ASSIGNMENT:
Down to the last line, restate the records word for word, but not the pictures.

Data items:
Content starts

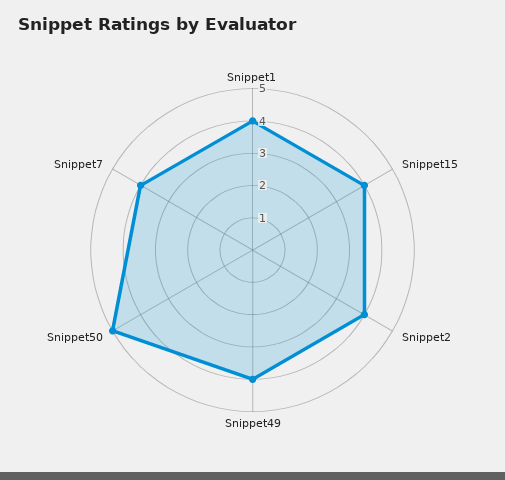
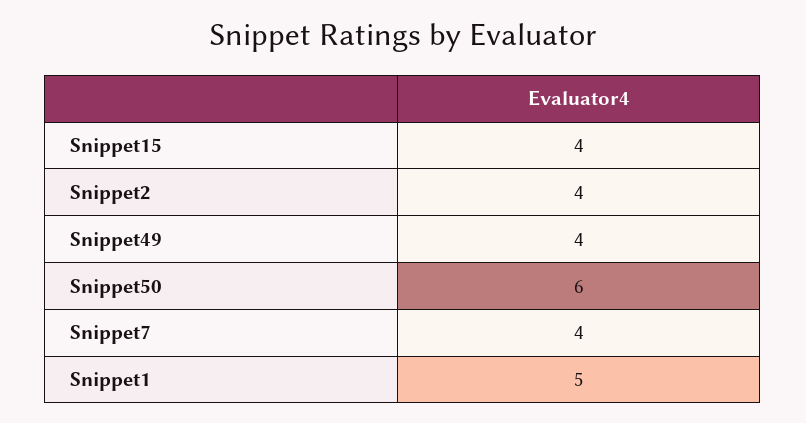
Snippet1: 4 -> 5
Snippet50: 5 -> 6

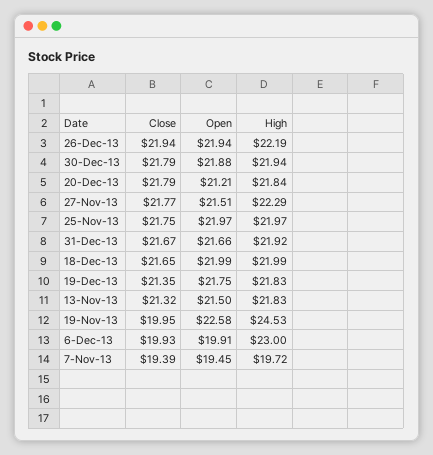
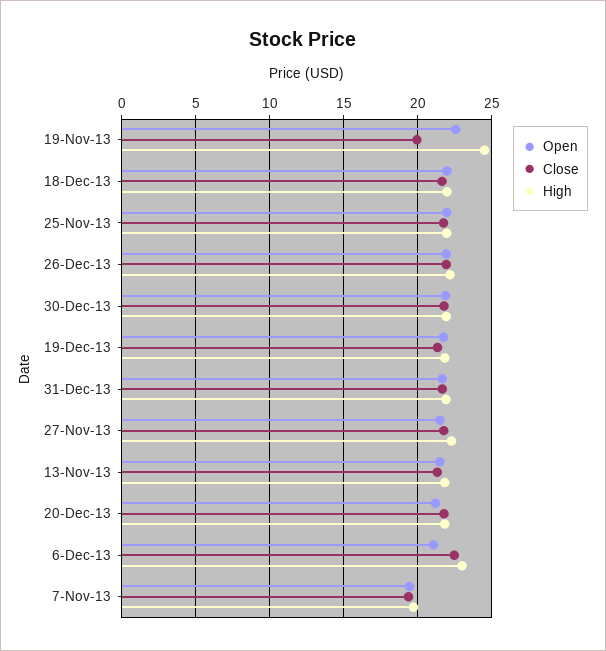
Close, 6-Dec-13: 19.93 -> 22.5
Open, 6-Dec-13: 19.91 -> 21

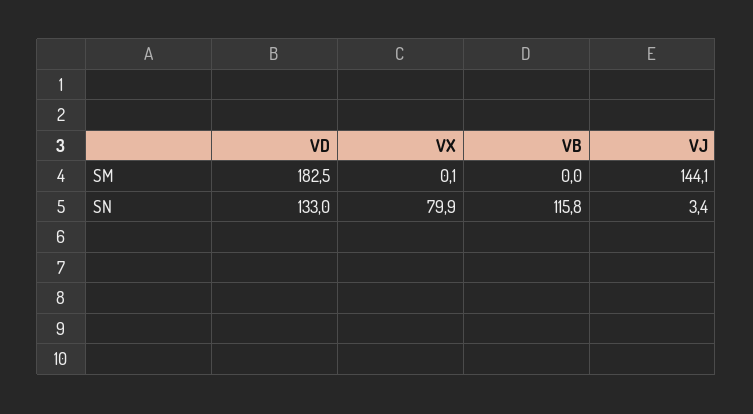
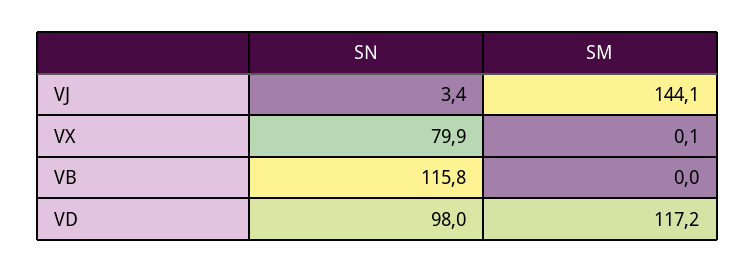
VD, SM: 182.5 -> 117.2
VD, SN: 133 -> 98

Content ends

THE ANSWER:
Snippet1: 4 -> 5
Snippet50: 5 -> 6

Close, 6-Dec-13: 19.93 -> 22.5
Open, 6-Dec-13: 19.91 -> 21

VD, SM: 182.5 -> 117.2
VD, SN: 133 -> 98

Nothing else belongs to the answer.